Dans le passé, l’arbitre ultime de tels problèmes était toujours la Comintern. Mais le contact direct avec Moscou ne sera pas rétabli avant l’été 1936… Mao, avec un cynisme à couper le souffle, mit l’accent sur le rôle d’Otto Braun comme preuve du soutien de la Comintern. (Philip Short, Mao Tsé-Toung, 1999, Fayard, 2005, p. 291)

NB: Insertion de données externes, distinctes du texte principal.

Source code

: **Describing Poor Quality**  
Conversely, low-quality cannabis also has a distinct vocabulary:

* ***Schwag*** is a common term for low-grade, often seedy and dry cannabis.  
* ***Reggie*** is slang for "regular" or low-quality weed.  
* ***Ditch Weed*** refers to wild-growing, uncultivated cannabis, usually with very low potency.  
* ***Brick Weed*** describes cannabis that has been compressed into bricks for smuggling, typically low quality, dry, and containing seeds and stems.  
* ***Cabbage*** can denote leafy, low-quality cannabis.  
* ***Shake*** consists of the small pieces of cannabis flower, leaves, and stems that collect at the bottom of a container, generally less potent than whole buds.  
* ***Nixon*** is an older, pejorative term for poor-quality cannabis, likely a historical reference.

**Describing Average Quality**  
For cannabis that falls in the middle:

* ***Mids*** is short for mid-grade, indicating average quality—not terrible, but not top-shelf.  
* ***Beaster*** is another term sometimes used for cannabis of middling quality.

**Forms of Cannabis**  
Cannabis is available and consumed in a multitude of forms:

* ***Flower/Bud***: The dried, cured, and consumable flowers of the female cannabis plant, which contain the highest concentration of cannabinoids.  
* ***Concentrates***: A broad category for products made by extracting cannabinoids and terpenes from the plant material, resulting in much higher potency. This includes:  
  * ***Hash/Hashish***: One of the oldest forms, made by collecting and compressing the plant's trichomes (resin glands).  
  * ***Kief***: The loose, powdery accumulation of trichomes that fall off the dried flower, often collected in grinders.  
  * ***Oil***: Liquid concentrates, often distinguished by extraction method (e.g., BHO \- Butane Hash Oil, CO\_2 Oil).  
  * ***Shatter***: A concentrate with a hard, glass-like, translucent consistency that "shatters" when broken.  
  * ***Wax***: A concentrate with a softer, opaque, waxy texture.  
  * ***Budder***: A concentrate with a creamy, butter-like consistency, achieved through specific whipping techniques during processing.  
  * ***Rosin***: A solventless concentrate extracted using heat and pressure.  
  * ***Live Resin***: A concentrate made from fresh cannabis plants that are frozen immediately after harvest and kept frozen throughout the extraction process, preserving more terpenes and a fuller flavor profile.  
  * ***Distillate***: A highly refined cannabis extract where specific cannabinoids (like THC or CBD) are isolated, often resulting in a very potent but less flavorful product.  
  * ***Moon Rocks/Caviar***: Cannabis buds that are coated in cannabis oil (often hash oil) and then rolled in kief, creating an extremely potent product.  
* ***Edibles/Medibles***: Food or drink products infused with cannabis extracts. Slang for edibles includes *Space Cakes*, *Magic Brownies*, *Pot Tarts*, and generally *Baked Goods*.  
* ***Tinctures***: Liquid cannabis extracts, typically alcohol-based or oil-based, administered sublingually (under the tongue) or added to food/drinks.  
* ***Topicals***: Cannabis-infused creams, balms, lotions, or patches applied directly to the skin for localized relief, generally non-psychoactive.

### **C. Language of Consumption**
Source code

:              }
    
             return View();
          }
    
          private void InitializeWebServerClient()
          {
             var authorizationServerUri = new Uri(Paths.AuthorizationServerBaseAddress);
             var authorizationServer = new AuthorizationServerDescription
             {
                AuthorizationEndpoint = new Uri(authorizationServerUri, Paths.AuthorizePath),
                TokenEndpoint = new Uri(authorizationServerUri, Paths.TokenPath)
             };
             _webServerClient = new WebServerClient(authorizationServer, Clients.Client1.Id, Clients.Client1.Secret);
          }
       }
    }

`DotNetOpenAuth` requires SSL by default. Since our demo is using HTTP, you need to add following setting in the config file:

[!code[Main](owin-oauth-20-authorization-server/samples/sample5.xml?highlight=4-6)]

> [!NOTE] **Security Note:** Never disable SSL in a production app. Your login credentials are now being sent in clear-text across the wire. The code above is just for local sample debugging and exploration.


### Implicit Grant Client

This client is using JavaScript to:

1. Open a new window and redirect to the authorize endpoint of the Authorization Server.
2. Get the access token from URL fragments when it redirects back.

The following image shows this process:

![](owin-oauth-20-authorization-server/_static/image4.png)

L’armée temporairement unifiée continue à fuir vers le nord sous la direction formelle de Zhang. Le conflit sous-jacent éclate lors d’une réunion du bureau politique le 20 juin 1935, la clique de Mao dressant une accusation mensongère. Un compromis est trouvé : l’armée rouge se divise en deux colonnes, une dirigée par Zhang, Zhu De et Liu Bocheng ; l’autre par Mao, Zhou Enlai, Wang Jiaxiang, Luo Fu, Bo Gu, Peng Dehuai et Lin Biao. Initialement, elles devaient se rejoindre rapidement, mais le conflit devient public et leurs trajectoires divergent fin aout 1935 : face à d’immenses marais désertiques qui engloutissent les troupes sans fournir de nourriture, la colonne de Zhang rebrousse vers le sud, celle de Mao réduite à 10 000 soldats l’attend un temps, puis poursuit vers le nord quand l’armée du Guomindang s’approche en nombre à l’est.

Mao envisage de partir en direction de l’URSS quand il découvre, à la suite de la victoire du col de Lazikou, l’existence à l’est d’une zone « soviétique » proche, au Shaanxi, une région très pauvre.

La situation semblait si désespérée que Mao relança une idée qu’il avait émise une première fois au Sichuan. S’ils pouvaient faire une brèche vers le nord, ils se dirigeraient vers l’Union soviétique et essaieraient d’établir une autre base, avec le soutien russe, sur la frontière de la Mongolie extérieure ou du Xinjiang… Le 21 septembre, la 1re armée entrait dans Hadapu, dans le sud du Gansu. Là, ils apprirent par un journal du GMD qu’il existait une base communiste au Shaanxi. (Philip Short, Mao Tsé-Toung, 1999, Fayard, 2005, p. 295)

Le 22 octobre 1935, la 1re armée de front sous la direction du bureau politique y parvient après avoir parcouru 12 000 kilomètres difficiles à pied et avoir affronté durant un an non seulement l’armée du GMD mais les seigneurs de guerre ainsi que des guérillas de minorités nationales. D’autres armées rouges erreront encore un an avant de rejoindre la base du Shaanxi. Mais Mao peut présenter la « Longue marche » erratique comme un plan calculé à l’avance. La légende nait : d’une débâcle militaire, Mao et son équipe feront une épopée.